From time to time, Wheatland features events for their clients as well as the community.
Understanding the effects of RRSP and TSFA contributions
- An RRSP
contribution up to your contribution limit will be a deduction from income
for 2015 if it
was made in the last 10 months of 2015 or the first 2 months of 2016, but
will be taxable the
year it is withdrawn from the plan.
- A TFSA contribution is not a deduction from taxable income, but neither is the increase in value of the fund taxable, so you can build a tax free retirement or rainy day fund, subject to the contribution limits in place. At this point in time you are allowed total contribution of $46,500.00 in your TFSA.

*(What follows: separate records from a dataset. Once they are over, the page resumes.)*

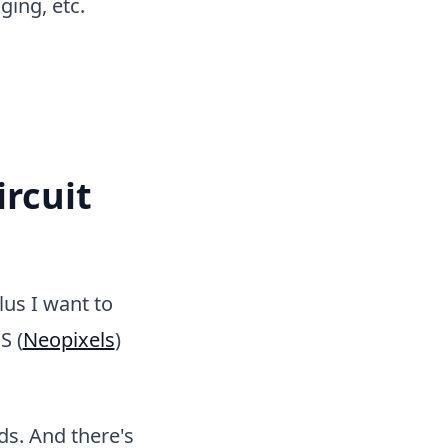
ing, etc.
ircuit
lus I want to
S (
Neopixels
)
ds. And there's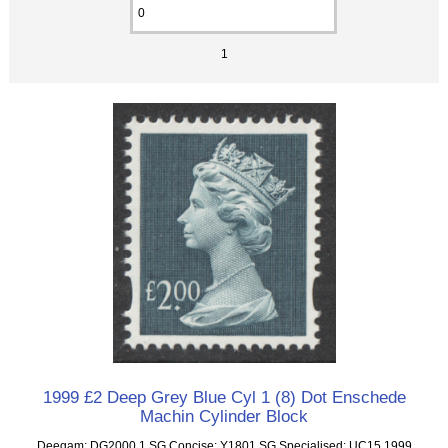
1
1999 £2 Deep Grey Blue Cyl 1 (8) Dot Enschede
Machin Cylinder Block
Deegam: DG2000.1 SG Concise: Y1801 SG Specialised: UC15 1999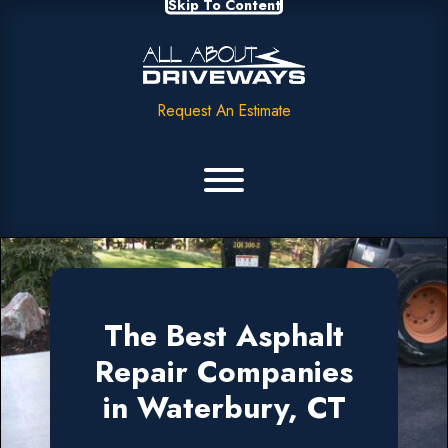
Skip To Content
Request An Estimate
The Best Asphalt
Repair Companies
in Waterbury, CT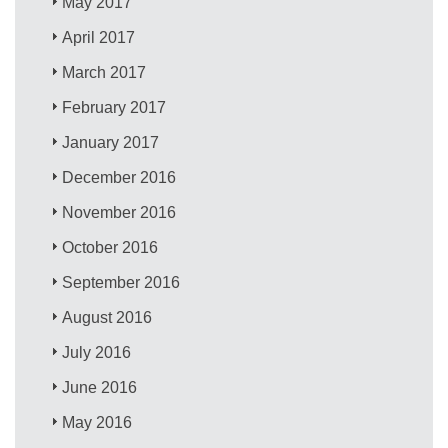
May 2017
April 2017
March 2017
February 2017
January 2017
December 2016
November 2016
October 2016
September 2016
August 2016
July 2016
June 2016
May 2016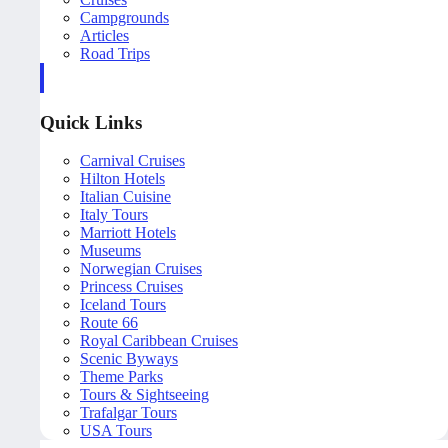
Campgrounds
Articles
Road Trips
Quick Links
Carnival Cruises
Hilton Hotels
Italian Cuisine
Italy Tours
Marriott Hotels
Museums
Norwegian Cruises
Princess Cruises
Iceland Tours
Route 66
Royal Caribbean Cruises
Scenic Byways
Theme Parks
Tours & Sightseeing
Trafalgar Tours
USA Tours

- An RRSP contribution applied against 2015 taxable income: under $45,000 may save 26%, $45,000 - $89,000 will save 35% and over $89,000 will save at least $39% tax. So you can see RRSPs are more of an advantage for those with higher taxable income than lower (particularly if they will be taxed in a lower bracket when withdrawn from the plan).
- Once you (and your
spouse) are 71 years of age you can no longer contribute to an RRSP, but
still can contribute to a TFSA. If you fall in this age group and have funds to invest in a TFSA, by all means do so.
- If you are under 71
years of age and have maxed out your RRSP limit and still have funds to
invest in a TFSA, it is a good plan to do so.